L’io finito del poeta si è ormai confuso con l’infinito divino ed è pronto per accoglierne il senso profondo, nel rifiuto del male, che ottenebra la mente e appesantisce il cuore, portando ovunque l’infelicità, per lasciare spazio alla consapevolezza di sé e al vero significato dell’esistenza, che lo porterà a tendere verso Dio e alla salvezza eterna.

Sono tre i misteri che si rivelano a Dante, l’unità dell’Universo, la Trinità e l’incarnazione, ciascuno rappresentato tramite similitudini, le uniche in grado di rappresentarlo: dall’immagine del volume che tutto raccoglie e unifica, ai tre cerchi simbolo delle Persone Divine, all’immagine umana che pare affiorare dalla luce. Così nell’armonia predisposta da Dio tutto sembra trovare una sua precisa collocazione, è l’immagine dell’ordine che prevale sul caos, mentre nei tre cerchi di diverso colore ed eguali dimensioni il Figlio è generato dal Padre e lo Spirito Santo scaturisce da entrambi. Ma è nell’effige umana che si staglia al centro del secondo cerchio che l’esperienza di Dante trova la sua sublimazione, trasferendosi dal piano razionale a quello mistico che lo porta finalmente a comprendere il rapporto fra l’umano e il divino e dell’incapacità terrena di comprendere i misteri del cosmo.

> [Dati forniti]
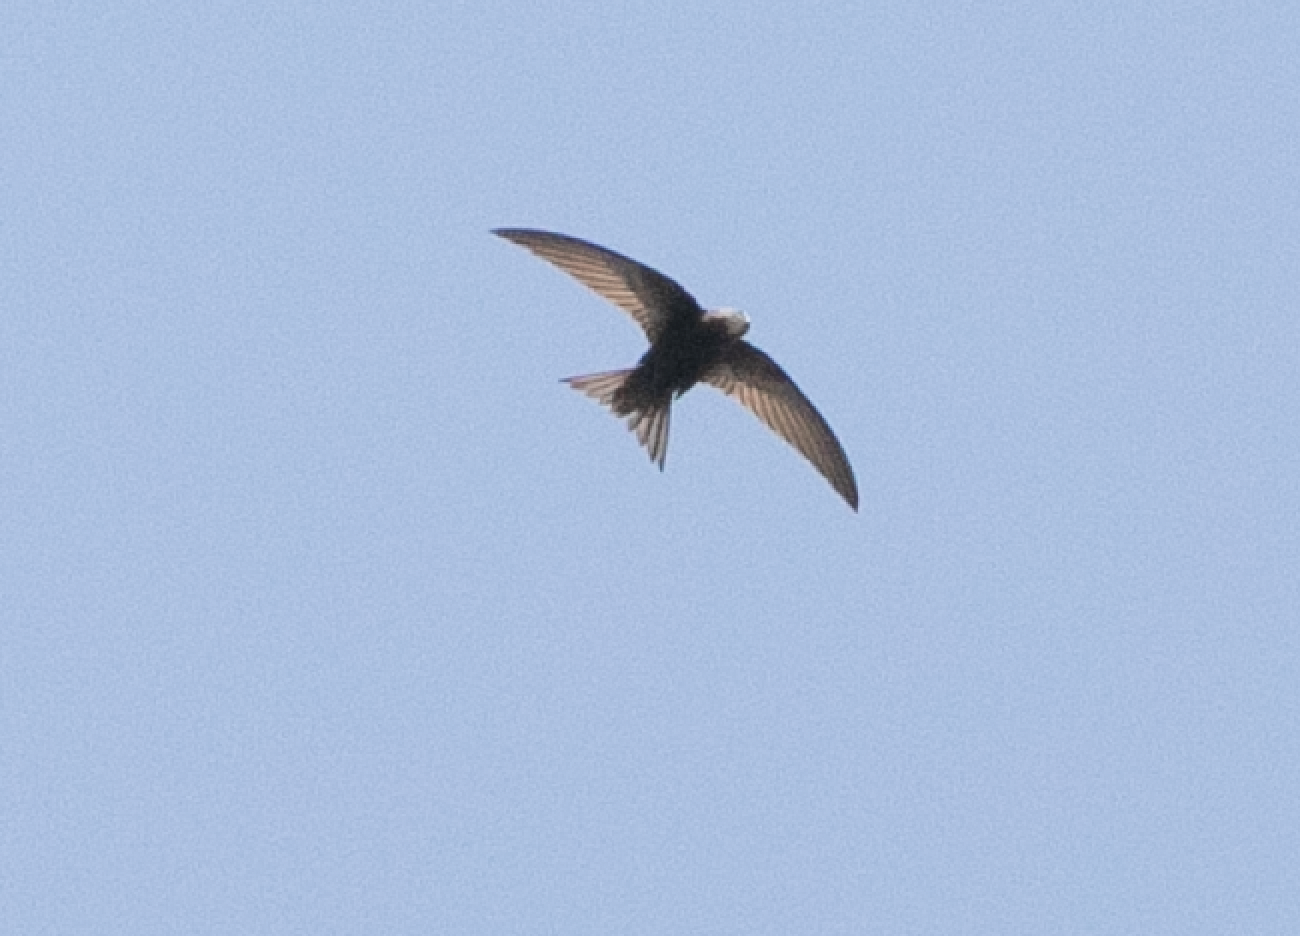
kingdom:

> [Compiti assegnati]
#1 Ricopia dal brano su Dante la parte che comincia con le parole "L’io finito del" e termina dopo "alla salvezza eterna.".
#2 Secondo il brano su Dante, quali sono i tre misteri che si rivelano al poeta?

> [Risposte per compito]
#1
L’io finito del poeta si è ormai confuso con l’infinito divino ed è pronto per accoglierne il senso profondo, nel rifiuto del male, che ottenebra la mente e appesantisce il cuore, portando ovunque l’infelicità, per lasciare spazio alla consapevolezza di sé e al vero significato dell’esistenza, che lo porterà a tendere verso Dio e alla salvezza eterna.

#2 I tre misteri sono l'unità dell'Universo, la Trinità e l'incarnazione.